The principal implementation challenge is measurement: SGMA requires GSAs to account for all inflows and outflows in their water budgets, but the bill provides no technical method for quantifying consumptive loss from managed wetlands (evapotranspiration, seepage to surface water, and seasonal carryover). That leaves GSAs to choose methods, which creates inconsistency across basins and opportunities for disputes and litigation.
Without guidance or funding for monitoring, smaller GSAs or disadvantaged communities could struggle to produce defensible estimates.
A second tension is the risk of strategic reclassification. The statute tries to limit gaming by tying managed-wetland status to institutional designations and excluding obvious engineered basins and agricultural floodings.
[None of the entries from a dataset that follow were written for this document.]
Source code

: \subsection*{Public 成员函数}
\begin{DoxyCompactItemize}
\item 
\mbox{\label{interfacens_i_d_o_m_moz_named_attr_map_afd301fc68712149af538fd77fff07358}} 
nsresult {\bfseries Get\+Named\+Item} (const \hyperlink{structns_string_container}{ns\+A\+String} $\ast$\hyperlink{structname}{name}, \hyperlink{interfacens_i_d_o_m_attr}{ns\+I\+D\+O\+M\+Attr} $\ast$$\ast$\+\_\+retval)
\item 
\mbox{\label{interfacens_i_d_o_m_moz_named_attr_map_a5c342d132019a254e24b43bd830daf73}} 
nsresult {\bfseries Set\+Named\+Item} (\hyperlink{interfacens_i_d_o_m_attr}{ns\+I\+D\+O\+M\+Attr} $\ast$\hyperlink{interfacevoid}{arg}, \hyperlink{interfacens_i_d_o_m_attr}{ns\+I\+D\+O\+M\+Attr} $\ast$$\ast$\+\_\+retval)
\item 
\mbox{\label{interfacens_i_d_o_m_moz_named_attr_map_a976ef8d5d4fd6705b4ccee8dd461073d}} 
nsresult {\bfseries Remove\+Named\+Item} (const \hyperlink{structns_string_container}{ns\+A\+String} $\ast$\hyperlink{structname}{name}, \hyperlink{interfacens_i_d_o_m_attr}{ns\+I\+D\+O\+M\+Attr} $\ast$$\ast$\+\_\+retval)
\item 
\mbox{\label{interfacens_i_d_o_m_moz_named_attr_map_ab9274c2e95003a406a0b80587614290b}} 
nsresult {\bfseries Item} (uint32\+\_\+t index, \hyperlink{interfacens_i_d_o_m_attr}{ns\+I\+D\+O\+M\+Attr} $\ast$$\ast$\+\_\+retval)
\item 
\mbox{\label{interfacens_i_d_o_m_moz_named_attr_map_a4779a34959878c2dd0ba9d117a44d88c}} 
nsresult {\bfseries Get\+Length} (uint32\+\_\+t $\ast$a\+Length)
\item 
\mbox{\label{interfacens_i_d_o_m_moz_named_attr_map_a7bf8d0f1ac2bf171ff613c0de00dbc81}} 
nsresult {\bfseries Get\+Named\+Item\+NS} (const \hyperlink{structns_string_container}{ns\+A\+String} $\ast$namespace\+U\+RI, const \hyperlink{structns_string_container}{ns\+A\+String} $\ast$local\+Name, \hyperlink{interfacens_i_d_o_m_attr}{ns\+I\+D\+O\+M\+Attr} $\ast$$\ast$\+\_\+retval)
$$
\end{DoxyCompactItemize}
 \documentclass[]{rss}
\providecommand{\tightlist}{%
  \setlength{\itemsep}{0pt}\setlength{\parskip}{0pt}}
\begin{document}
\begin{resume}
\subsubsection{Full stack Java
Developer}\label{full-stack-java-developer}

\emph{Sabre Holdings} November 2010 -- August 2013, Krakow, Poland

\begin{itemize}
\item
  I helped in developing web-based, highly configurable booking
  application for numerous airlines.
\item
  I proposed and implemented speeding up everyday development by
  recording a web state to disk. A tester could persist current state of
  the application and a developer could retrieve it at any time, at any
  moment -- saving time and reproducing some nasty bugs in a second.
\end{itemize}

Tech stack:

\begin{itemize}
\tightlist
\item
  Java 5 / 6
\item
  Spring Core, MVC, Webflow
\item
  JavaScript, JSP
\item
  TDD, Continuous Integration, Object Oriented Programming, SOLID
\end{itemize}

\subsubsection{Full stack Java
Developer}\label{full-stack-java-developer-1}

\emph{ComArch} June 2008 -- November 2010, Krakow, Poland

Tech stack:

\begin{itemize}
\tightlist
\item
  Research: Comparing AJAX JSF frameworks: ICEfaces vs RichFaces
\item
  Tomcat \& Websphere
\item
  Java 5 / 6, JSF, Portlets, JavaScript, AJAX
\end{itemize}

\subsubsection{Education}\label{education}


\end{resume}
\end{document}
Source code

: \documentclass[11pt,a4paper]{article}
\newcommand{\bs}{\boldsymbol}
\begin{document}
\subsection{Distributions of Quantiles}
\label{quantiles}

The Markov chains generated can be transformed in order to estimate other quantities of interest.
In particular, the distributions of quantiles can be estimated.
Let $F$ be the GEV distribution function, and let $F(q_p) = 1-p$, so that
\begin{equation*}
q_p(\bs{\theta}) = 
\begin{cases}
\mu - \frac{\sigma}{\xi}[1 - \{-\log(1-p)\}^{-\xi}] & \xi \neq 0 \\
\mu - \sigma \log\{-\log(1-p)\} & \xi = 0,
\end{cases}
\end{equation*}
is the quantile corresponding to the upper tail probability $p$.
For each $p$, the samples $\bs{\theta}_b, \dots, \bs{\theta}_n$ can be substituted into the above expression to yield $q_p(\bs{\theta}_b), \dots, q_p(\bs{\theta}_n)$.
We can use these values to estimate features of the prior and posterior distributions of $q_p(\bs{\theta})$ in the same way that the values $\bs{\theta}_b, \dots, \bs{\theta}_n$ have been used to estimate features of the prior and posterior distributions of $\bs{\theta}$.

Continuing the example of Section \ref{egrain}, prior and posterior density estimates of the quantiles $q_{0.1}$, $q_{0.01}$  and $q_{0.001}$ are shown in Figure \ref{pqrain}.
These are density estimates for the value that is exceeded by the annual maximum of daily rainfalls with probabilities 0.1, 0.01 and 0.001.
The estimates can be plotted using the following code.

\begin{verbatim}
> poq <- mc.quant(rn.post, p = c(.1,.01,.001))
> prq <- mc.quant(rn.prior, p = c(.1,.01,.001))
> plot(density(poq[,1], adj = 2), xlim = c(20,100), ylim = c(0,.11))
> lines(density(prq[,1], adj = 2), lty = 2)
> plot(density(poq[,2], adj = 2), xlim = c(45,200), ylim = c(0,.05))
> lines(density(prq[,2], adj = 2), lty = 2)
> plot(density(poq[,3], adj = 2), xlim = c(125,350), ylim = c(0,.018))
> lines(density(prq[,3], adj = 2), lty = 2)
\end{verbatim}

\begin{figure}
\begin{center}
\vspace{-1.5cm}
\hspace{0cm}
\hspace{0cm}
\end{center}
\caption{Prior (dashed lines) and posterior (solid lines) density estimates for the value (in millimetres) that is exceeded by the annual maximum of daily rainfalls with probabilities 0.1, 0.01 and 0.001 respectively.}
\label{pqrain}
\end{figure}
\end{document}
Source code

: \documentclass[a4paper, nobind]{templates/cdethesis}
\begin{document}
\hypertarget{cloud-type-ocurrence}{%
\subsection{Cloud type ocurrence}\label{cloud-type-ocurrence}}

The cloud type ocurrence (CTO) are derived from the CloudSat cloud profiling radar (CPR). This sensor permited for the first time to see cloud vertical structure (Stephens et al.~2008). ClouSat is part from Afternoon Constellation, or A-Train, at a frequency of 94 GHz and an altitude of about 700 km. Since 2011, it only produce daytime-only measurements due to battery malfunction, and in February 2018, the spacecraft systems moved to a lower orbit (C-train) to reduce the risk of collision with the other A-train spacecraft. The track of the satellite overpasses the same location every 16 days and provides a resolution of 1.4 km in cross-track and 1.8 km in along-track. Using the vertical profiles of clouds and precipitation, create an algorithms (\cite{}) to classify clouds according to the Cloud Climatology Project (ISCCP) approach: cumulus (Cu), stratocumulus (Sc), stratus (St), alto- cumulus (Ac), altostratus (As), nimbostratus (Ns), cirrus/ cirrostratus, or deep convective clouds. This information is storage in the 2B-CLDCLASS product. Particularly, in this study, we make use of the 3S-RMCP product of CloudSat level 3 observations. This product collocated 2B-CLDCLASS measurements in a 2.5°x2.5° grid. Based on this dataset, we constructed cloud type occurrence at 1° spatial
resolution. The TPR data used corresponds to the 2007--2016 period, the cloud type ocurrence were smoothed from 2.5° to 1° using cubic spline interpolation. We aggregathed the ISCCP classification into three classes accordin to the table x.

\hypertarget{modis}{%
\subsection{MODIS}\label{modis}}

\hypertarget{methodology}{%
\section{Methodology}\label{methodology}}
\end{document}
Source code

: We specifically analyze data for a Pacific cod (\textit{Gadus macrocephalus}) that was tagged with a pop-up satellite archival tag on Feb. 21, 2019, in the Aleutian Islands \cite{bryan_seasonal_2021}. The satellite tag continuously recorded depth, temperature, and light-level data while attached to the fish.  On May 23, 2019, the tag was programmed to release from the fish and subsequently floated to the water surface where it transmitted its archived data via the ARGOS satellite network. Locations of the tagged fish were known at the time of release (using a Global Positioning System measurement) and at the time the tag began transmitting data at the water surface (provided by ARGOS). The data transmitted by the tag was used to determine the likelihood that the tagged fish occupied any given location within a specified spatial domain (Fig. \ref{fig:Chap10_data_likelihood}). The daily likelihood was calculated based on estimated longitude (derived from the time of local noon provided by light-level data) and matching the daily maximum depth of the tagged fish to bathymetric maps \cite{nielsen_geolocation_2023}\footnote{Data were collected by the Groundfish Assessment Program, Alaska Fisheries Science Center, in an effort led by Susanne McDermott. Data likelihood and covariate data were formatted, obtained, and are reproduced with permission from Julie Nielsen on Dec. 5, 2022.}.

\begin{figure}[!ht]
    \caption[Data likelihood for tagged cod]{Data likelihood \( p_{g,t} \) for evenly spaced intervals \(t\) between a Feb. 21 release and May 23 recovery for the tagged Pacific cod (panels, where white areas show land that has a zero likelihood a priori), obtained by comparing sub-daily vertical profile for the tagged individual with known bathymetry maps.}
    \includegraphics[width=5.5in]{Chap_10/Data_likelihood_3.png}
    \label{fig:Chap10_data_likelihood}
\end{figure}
Still, landowners and project sponsors may restructure land-management agreements, secure nominal conservation easements, or use long-term contracts to qualify for managed-wetland treatment, shifting consumptive use into categories that receive different planning or mitigation treatment. Determining intent and primary purpose will be factual and contentious.
Finally, interactions with federal reserved rights, existing adjudications, and other water law doctrines are unresolved. The bill explicitly excludes federally reserved water rights from the managed-wetland definition, but it does not specify how competing claims (for example, refuge water supplies under federal law) will align with basin-level sustainable yield accounting.
Where basins are adjudicated or where watermasters operate, courts will likely be asked to reconcile SGMA-based definitions with prior allocations and federal obligations, producing uneven outcomes across jurisdictions.